_Extract to read_:

++++++

3D shaking scenarios

Ground Motion Simulation of the 2021 Central Adriatic Earthquake

Significant seismicity in the Central Adriatic Sea has been noted in a number of publications, indicating the complexity of the tectonics within the Adriatic microplate. Adriatic microplate or Adria is nearly closed basin comprising Meso-Cenozoic continental block that represents the foreland of the Appenines and Dinarides-Hellenides mountains. Current deformation in this region is a result of the combined motions of the African Plate, Eurasian Plate, Anatolian block and Hellenic Arc (Figure 1a). Consequently, seismicity is conditioned by the sole movements of the Adriatic microplate and the resistance of the Dinarides to those movements. Most of the seismic activity occurrs offshore (Herak et al., 2005) and in the last few decades several series of earthquakes (Figure 1b) have been detected and analyzed, most notably:

1) 1986, ML = 5.0 series in the open sea;

2) 1988, ML = 5.3 series near the island of Palagruža;

3) 2003, ML = 5.5 series near the island of Jabuka;

4) 2021, ML = 5.5 series near the island of Vis.

The most recent earthquake series in 2021 implies anew higher seismic potential than what was previously assumed and opens questions regarding present-day tectonic stress distribution within the Adria microplate in general.

Figure 1. a) Tectonic sketch of Adria and surrounding regions. Shadowed area indicates the inferred extension of Adria continental block (Piccardi et al., 2011); b) Seismicity of the studied area. Epicenters of the earthquakes from the Croatian Earthquake Catalogue (Herak et al., 1996) are shown for years 1600 – 2022.

On March 27, 2021, a Mw = 5.2 (ML = 5.5) earthquake hit Central Adriatic Sea close to the island of Vis (Croatia; Fig. 1). The earthquake was felt in central Dalmatia (Croatia) and many central-southern Italian regions (from Ancona to Foggia). The fault-plane solution of the mainshock inicates that the event occured on a reverse fault at shallow depth (less than 10 km; Figure 2). By the end of the year 2022, more than 1000 aftershocks of varying magnitude have been located in the Croatian Earthquake Catalogue (Herak et al., 1996).

++++++

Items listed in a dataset
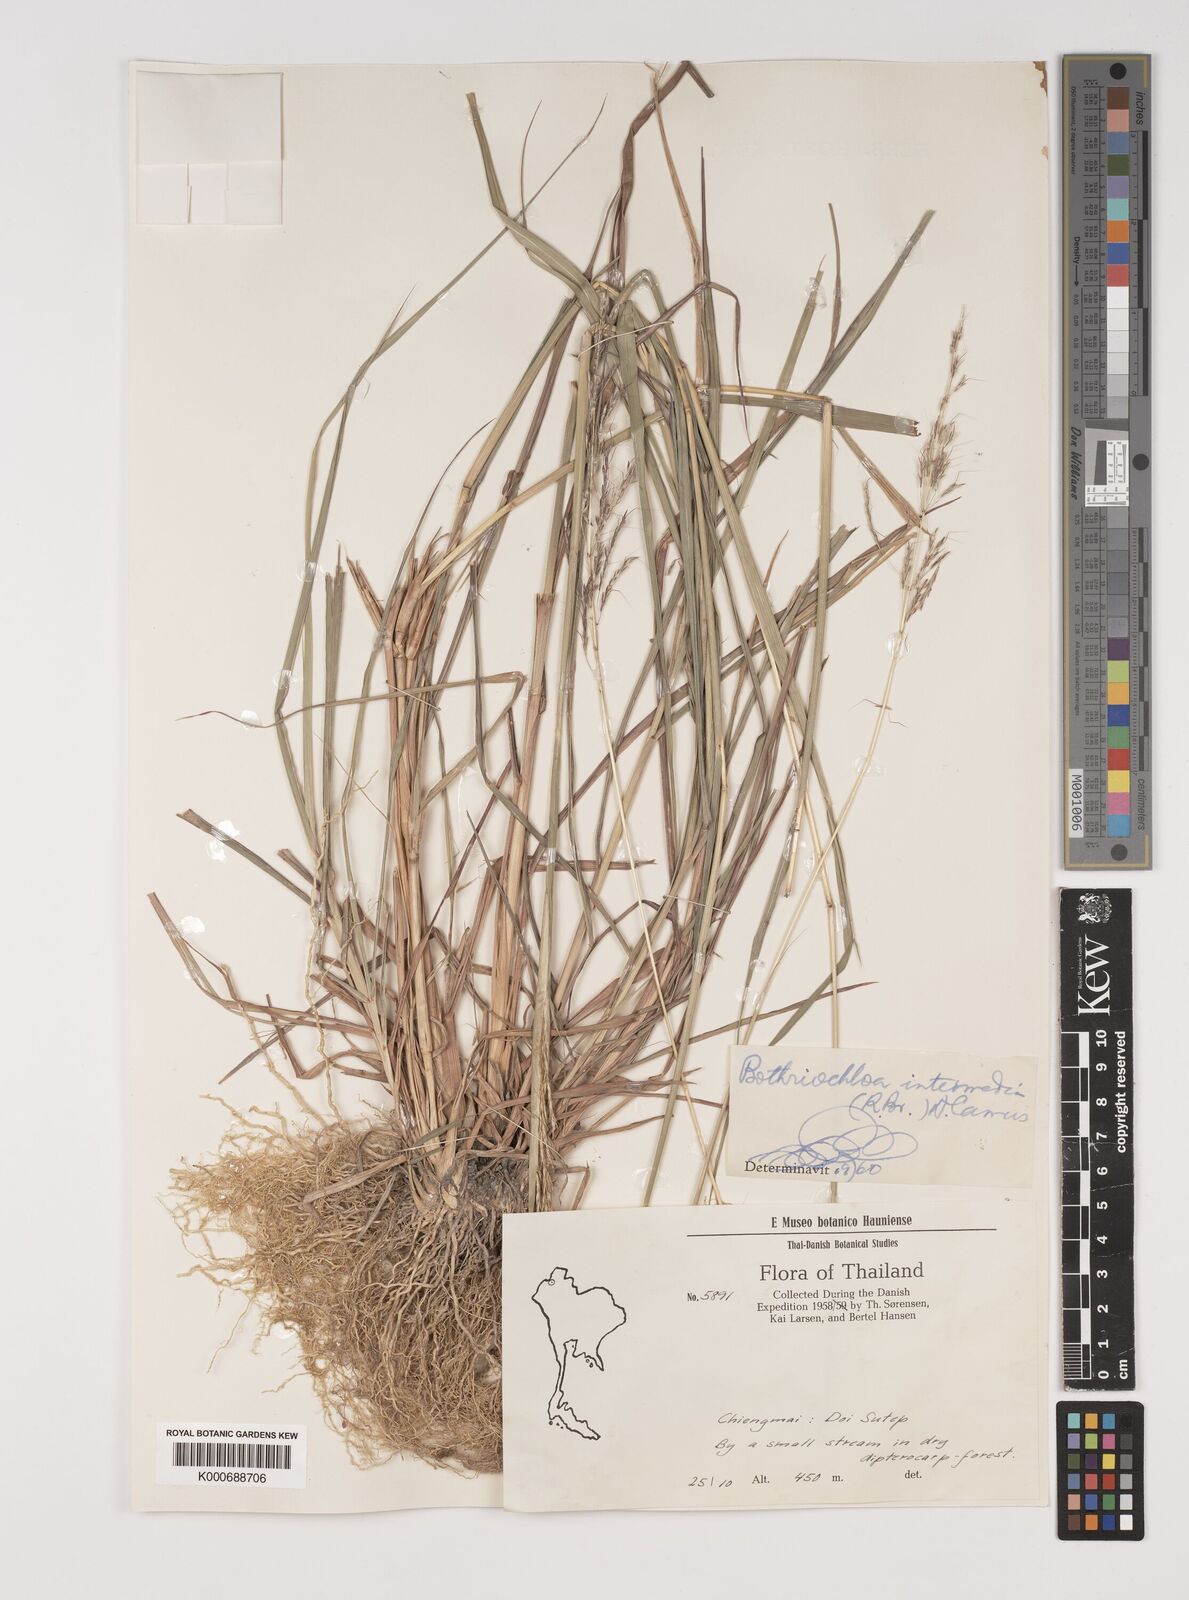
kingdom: Plantae
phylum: Tracheophyta
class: Liliopsida
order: Poales
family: Poaceae
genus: Bothriochloa
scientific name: Bothriochloa bladhii
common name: Caucasian bluestem
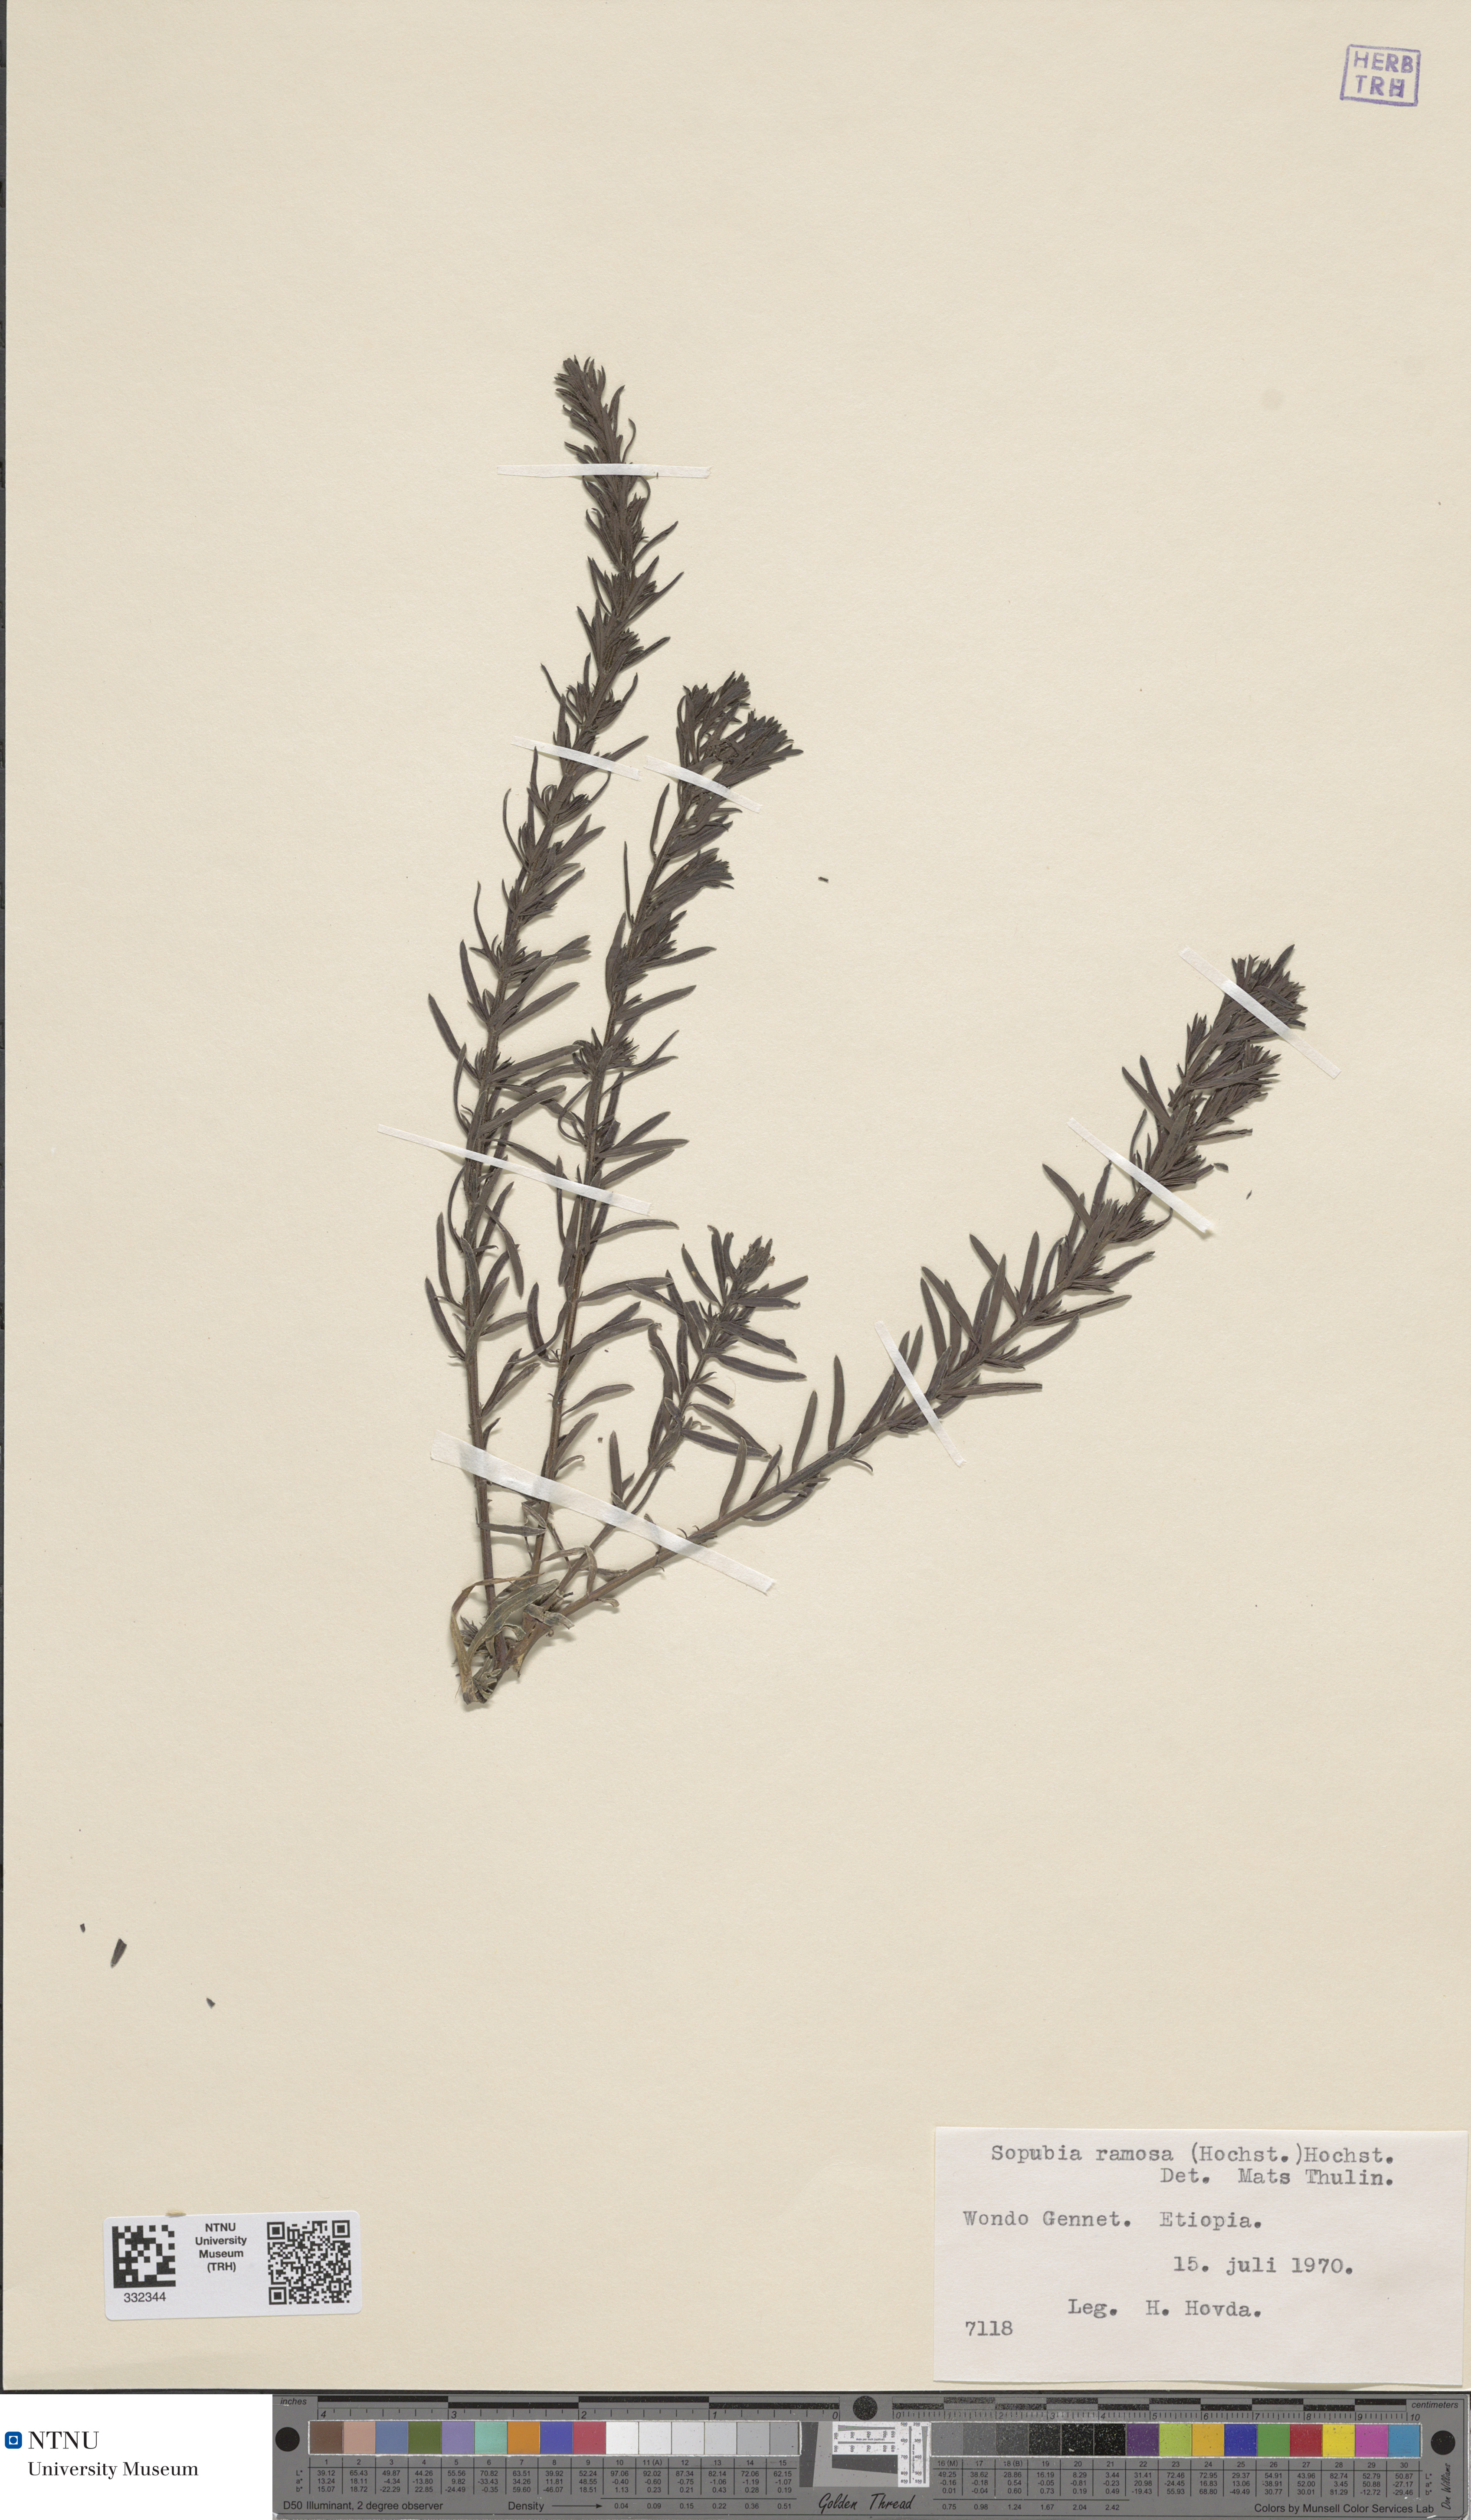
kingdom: Plantae
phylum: Tracheophyta
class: Magnoliopsida
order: Lamiales
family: Orobanchaceae
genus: Sopubia
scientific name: Sopubia ramosa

++++++

Continue the account of the 2021 Central Adriatic earthquake, picking up after its last sentence about the aftershocks recorded by the end of 2022.

Figure 2. Mainshock epicenter (white star) from the Croatian Earthquake Catalogue. Stations (triangles) and several recorded seismograms (filtered between 0.01 and 8.0 Hz) used in this study.

To evaluate the expected ground motion parameters of the event, we make use of physics-based waveform modelling and simulate the earthquake using a new 3D crustal model for the central Adriatic Sea. The model was build using available geological and geophysical data. It honors surface topography and bathymetry and reflects most important geological features necessary to generate wave resonance effects that impact the duration and amplitude of the shaking. Details about the model are available on the link.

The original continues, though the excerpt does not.